Saved entries:
--

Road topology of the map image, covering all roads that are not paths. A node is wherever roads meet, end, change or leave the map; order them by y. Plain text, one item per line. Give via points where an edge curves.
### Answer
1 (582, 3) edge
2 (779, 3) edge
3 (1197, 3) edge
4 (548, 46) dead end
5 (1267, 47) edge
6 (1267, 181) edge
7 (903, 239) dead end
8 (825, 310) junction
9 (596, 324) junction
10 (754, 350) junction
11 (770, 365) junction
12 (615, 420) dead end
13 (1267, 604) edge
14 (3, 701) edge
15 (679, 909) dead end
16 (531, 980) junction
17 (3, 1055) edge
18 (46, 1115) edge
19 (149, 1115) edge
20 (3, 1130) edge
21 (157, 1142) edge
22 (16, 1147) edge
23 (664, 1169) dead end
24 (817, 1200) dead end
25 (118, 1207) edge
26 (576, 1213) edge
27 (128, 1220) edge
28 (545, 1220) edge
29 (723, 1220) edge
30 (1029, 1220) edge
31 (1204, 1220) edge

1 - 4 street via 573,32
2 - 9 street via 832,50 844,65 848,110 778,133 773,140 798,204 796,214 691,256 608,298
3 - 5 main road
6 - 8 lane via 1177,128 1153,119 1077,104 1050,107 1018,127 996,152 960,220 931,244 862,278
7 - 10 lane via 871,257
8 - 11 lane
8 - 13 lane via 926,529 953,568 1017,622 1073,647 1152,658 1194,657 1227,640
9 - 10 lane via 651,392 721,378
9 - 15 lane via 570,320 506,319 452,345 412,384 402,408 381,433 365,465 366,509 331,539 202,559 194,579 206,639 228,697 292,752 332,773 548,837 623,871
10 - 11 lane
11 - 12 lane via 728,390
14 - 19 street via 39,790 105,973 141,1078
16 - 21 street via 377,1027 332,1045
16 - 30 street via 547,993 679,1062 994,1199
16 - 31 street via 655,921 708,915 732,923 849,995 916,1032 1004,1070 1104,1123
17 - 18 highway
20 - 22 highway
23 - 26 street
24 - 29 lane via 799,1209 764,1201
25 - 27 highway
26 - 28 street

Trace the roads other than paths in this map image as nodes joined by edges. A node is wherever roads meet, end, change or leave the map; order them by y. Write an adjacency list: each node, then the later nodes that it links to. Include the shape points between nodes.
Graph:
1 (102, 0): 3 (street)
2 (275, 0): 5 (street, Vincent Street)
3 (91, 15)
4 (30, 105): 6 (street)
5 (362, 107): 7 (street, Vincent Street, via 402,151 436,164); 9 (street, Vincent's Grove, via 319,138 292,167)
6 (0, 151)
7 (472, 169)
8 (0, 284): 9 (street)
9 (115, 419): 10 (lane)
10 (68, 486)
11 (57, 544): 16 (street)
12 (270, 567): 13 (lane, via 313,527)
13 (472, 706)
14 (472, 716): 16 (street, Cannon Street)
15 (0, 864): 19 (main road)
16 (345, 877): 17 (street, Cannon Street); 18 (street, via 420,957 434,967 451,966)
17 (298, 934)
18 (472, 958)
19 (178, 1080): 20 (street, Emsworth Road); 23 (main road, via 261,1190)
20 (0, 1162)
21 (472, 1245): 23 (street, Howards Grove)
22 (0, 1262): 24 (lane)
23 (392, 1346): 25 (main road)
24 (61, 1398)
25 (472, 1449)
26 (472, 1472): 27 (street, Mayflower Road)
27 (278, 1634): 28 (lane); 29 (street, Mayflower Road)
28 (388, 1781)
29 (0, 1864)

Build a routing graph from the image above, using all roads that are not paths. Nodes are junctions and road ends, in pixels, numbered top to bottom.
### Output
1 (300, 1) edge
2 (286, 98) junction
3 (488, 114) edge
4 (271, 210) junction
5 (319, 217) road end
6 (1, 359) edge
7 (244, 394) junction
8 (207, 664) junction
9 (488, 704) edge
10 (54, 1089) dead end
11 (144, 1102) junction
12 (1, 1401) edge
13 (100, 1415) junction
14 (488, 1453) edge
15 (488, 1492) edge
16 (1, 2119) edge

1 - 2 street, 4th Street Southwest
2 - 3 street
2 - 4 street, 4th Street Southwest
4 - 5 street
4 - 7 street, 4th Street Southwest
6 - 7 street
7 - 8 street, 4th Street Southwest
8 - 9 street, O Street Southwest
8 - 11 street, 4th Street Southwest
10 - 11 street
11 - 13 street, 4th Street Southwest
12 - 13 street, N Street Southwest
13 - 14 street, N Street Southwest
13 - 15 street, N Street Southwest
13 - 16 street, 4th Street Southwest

--

*Requirement:* Please show the lines in the entries above that hold the string "roads".

*Exercise result:*
Road topology of the map image, covering all roads that are not paths. A node is wherever roads meet, end, change or leave the map; order them by y. Plain text, one item per line. Give via points where an edge curves.
Trace the roads other than paths in this map image as nodes joined by edges. A node is wherever roads meet, end, change or leave the map; order them by y. Write an adjacency list: each node, then the later nodes that it links to. Include the shape points between nodes.
Build a routing graph from the image above, using all roads that are not paths. Nodes are junctions and road ends, in pixels, numbered top to bottom.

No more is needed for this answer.